• Requirement
The number of lines below that contain the word "followed" is all that the answer should hold.

• Data listing
========================================================================

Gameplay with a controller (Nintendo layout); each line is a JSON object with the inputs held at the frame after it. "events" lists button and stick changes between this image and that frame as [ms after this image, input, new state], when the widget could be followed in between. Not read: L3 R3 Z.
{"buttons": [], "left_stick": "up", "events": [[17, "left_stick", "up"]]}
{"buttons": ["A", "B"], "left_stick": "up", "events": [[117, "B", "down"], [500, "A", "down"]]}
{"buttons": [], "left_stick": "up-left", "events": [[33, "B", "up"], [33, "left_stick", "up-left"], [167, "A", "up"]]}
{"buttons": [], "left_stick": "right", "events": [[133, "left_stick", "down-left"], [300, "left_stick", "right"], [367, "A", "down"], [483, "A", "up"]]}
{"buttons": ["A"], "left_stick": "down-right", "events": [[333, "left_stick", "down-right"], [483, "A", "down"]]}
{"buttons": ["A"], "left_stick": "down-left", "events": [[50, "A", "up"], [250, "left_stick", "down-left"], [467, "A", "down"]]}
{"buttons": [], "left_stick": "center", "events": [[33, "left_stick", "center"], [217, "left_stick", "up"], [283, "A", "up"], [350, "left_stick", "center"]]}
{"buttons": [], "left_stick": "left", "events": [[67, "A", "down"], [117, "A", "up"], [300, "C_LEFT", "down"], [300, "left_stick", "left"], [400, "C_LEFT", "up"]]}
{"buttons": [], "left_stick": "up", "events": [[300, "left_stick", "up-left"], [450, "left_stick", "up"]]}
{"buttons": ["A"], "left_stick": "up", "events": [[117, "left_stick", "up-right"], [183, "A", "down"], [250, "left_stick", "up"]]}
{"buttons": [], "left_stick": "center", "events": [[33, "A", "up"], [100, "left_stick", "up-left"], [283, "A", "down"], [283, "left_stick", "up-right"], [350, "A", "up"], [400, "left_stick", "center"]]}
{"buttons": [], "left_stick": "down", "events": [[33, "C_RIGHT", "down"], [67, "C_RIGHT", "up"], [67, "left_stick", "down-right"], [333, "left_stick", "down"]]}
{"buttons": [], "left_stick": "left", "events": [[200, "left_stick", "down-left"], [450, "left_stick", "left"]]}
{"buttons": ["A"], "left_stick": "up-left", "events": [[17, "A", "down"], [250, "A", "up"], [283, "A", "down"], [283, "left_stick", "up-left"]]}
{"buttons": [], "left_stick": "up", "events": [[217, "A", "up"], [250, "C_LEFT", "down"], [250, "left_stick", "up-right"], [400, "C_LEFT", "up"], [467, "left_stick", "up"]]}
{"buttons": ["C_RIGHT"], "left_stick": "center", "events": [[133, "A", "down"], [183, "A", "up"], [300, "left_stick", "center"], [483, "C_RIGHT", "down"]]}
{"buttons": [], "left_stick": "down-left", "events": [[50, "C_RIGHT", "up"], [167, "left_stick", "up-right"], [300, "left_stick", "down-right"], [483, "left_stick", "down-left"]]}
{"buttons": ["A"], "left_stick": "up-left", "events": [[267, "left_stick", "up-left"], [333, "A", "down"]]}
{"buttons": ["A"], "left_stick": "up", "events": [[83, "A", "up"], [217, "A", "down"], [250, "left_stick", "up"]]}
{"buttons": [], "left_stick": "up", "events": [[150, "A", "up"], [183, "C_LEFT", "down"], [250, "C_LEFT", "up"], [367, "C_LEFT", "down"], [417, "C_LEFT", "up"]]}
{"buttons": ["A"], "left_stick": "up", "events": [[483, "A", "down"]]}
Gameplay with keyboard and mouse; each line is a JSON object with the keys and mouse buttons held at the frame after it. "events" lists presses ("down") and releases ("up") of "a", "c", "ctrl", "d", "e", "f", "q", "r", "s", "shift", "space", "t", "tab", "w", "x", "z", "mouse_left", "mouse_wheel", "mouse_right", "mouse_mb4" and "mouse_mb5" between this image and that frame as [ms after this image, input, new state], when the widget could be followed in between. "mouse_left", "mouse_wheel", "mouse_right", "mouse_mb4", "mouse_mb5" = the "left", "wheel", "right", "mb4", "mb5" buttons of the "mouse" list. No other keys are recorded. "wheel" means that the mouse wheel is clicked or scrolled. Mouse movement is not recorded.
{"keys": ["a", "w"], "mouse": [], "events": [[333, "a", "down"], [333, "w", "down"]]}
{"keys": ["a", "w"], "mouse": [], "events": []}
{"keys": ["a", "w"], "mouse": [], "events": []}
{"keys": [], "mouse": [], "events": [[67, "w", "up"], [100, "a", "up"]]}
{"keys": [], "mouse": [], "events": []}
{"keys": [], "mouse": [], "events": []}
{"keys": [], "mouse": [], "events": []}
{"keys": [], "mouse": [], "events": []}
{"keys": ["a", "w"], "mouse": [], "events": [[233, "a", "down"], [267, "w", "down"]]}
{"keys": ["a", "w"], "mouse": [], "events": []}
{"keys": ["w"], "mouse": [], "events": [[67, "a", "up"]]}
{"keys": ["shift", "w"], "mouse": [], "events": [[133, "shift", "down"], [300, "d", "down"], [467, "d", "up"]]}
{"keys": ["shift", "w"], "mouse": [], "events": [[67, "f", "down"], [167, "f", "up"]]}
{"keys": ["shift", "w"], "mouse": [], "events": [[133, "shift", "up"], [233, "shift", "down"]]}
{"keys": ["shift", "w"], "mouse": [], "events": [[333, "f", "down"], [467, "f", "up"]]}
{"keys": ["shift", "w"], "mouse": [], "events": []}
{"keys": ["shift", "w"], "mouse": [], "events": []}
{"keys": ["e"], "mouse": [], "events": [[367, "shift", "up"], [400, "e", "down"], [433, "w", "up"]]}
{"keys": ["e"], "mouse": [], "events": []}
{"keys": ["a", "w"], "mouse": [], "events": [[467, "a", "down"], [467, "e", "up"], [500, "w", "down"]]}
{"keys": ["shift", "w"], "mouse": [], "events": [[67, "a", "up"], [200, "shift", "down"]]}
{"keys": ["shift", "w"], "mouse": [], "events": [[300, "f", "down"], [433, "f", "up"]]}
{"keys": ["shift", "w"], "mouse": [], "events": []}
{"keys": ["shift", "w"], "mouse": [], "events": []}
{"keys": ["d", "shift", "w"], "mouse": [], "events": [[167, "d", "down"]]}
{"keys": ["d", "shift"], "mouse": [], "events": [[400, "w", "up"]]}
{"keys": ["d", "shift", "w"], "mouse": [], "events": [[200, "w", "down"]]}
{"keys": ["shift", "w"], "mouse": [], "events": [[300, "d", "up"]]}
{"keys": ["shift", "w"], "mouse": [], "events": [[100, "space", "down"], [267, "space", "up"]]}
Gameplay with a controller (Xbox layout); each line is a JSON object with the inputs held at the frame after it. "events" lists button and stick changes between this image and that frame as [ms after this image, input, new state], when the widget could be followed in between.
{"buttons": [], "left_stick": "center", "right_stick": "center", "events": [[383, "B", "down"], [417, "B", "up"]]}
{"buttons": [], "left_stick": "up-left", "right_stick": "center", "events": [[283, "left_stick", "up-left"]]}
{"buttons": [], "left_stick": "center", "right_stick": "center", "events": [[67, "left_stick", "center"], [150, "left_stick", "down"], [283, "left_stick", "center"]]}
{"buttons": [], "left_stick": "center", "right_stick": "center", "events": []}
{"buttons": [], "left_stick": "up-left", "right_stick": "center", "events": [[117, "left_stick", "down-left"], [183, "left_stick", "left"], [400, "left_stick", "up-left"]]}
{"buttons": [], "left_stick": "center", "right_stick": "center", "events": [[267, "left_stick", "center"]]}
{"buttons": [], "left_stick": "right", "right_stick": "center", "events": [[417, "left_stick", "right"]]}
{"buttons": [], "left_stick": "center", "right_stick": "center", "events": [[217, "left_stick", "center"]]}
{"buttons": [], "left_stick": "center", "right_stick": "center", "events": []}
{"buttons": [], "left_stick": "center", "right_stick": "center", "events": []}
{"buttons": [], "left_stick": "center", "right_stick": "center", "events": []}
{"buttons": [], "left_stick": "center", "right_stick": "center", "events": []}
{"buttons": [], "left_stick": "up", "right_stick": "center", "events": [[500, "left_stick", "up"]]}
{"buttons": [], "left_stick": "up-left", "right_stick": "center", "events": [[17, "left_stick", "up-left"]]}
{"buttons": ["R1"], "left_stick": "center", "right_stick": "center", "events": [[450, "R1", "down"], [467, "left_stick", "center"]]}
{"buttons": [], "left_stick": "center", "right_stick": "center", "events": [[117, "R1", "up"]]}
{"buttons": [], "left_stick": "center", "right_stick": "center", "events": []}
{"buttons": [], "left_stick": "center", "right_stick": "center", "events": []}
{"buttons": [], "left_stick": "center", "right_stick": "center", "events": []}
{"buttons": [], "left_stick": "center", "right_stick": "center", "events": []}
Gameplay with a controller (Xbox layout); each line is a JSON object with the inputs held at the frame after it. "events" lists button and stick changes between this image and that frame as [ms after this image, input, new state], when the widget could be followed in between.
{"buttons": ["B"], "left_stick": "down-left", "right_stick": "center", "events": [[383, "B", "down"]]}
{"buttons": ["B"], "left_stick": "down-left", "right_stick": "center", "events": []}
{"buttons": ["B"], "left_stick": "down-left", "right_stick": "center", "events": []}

========================================================================

• Task answer
4